▶ _WHAT YOU ARE ASKED TO DO_
Copy out the data again word for word, starting at the line that contains "Rodent surveys with" and ending at the line that contains "## Reference for module material", with both of those lines included.

▶ _STORED DATA_
§ §
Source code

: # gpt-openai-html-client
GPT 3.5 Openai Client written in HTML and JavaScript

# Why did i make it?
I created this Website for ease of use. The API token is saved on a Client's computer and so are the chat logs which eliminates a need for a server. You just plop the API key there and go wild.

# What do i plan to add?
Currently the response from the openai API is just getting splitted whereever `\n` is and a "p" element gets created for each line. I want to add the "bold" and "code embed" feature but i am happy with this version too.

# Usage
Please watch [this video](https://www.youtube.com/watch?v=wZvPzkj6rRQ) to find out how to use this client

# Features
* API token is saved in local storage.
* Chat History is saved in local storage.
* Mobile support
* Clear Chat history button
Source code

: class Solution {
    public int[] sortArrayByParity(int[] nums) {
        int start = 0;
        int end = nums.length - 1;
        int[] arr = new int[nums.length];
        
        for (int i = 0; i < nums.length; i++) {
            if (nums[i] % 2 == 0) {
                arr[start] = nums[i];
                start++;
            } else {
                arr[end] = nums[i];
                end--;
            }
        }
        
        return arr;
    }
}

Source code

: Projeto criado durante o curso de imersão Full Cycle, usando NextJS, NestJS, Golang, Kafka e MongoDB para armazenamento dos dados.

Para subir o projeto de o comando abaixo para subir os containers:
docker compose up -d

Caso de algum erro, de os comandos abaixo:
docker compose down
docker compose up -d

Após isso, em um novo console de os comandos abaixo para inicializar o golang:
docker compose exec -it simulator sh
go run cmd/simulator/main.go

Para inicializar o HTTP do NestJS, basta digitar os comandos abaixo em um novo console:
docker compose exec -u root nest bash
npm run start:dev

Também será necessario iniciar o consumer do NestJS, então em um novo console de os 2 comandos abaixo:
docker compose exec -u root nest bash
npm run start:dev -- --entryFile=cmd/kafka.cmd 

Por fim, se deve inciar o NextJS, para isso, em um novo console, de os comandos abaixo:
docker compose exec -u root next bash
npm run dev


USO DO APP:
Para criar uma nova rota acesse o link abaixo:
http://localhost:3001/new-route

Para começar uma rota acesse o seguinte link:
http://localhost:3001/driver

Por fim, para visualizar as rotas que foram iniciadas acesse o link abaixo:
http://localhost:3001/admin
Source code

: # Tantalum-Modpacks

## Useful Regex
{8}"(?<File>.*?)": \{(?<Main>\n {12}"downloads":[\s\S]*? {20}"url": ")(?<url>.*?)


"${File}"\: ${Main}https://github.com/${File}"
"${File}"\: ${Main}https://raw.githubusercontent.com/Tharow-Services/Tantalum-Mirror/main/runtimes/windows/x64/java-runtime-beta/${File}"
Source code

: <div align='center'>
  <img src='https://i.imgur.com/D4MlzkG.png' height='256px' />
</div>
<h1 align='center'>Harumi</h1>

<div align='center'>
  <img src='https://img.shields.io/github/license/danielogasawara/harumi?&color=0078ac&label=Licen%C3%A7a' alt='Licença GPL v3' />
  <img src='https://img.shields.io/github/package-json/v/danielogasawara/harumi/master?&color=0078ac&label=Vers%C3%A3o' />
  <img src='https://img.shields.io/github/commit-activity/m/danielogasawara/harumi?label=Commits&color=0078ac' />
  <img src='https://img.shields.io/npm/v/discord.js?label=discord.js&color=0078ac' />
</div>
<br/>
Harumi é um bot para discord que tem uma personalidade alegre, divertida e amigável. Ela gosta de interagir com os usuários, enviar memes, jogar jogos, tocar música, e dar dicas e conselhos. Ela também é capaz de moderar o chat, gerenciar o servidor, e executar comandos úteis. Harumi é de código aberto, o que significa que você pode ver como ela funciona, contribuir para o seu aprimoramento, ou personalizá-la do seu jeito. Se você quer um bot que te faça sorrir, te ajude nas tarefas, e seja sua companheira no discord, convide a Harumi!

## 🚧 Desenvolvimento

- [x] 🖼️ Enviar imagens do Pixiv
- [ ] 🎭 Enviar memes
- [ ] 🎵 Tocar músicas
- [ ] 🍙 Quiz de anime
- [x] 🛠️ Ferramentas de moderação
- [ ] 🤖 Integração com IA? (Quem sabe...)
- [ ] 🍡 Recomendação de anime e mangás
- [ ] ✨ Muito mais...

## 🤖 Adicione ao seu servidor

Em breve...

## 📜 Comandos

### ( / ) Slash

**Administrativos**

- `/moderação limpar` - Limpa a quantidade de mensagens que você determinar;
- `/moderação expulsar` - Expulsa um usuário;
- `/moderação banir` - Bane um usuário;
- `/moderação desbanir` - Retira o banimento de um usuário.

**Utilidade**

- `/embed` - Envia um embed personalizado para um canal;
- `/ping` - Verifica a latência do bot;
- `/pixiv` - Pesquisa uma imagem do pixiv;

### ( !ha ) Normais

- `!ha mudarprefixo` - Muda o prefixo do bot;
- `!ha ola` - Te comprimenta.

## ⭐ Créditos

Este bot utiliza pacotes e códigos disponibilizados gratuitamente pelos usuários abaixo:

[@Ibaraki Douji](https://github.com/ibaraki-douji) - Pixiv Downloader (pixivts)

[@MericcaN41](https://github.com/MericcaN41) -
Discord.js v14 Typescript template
§ §
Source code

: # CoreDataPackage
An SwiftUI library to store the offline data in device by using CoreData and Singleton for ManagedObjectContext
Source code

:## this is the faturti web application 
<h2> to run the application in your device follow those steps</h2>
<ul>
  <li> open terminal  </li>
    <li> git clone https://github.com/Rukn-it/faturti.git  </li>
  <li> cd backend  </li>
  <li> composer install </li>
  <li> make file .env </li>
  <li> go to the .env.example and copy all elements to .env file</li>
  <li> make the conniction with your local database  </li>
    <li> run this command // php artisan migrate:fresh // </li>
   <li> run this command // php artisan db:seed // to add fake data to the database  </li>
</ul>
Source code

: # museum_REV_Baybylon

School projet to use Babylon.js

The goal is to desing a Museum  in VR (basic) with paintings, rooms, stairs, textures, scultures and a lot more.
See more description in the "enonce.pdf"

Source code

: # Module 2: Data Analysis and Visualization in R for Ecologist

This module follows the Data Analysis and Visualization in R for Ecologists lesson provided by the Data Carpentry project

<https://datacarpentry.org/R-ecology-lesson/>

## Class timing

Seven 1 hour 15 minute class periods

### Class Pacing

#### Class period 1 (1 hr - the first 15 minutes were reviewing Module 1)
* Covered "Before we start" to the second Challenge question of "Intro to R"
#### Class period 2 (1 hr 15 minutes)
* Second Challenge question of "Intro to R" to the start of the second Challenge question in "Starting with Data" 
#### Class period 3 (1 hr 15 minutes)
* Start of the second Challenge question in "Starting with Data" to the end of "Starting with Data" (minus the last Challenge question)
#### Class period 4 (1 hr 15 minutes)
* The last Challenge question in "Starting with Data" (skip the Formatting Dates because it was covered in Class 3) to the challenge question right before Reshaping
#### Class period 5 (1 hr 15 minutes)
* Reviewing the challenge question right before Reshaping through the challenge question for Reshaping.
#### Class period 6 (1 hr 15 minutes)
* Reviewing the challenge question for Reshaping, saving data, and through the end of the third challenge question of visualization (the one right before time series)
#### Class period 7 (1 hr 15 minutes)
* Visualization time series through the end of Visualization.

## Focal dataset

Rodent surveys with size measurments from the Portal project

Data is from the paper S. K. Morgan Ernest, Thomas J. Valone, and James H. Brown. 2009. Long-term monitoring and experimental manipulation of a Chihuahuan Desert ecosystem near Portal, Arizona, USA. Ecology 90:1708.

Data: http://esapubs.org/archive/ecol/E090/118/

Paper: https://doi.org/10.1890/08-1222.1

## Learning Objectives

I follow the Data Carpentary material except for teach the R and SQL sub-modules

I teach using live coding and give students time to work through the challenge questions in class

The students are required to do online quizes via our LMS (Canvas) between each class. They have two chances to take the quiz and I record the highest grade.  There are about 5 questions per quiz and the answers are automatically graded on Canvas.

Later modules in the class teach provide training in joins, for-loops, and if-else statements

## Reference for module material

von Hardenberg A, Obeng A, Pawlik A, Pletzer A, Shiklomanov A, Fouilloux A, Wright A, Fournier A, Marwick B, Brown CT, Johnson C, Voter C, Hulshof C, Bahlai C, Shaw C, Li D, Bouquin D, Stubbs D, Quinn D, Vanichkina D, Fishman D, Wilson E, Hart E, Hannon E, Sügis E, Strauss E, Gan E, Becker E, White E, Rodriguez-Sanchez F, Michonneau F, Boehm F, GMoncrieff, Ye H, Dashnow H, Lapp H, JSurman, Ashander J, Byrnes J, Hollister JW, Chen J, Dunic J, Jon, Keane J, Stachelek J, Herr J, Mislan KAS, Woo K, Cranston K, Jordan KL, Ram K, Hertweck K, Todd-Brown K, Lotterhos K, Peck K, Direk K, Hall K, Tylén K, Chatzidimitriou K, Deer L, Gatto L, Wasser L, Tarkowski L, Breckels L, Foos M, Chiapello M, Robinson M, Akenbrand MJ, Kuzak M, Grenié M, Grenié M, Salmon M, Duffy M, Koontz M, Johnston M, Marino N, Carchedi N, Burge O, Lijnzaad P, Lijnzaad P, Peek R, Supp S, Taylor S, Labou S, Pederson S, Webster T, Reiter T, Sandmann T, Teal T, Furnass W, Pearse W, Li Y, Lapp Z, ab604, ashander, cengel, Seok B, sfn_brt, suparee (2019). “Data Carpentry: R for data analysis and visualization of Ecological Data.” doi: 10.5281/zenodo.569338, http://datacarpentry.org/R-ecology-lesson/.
§ §
▶ _EXERCISE RESPONSE_
Rodent surveys with size measurments from the Portal project

Data is from the paper S. K. Morgan Ernest, Thomas J. Valone, and James H. Brown. 2009. Long-term monitoring and experimental manipulation of a Chihuahuan Desert ecosystem near Portal, Arizona, USA. Ecology 90:1708.

Data: http://esapubs.org/archive/ecol/E090/118/

Paper: https://doi.org/10.1890/08-1222.1

## Learning Objectives

I follow the Data Carpentary material except for teach the R and SQL sub-modules

I teach using live coding and give students time to work through the challenge questions in class

The students are required to do online quizes via our LMS (Canvas) between each class. They have two chances to take the quiz and I record the highest grade.  There are about 5 questions per quiz and the answers are automatically graded on Canvas.

Later modules in the class teach provide training in joins, for-loops, and if-else statements

## Reference for module material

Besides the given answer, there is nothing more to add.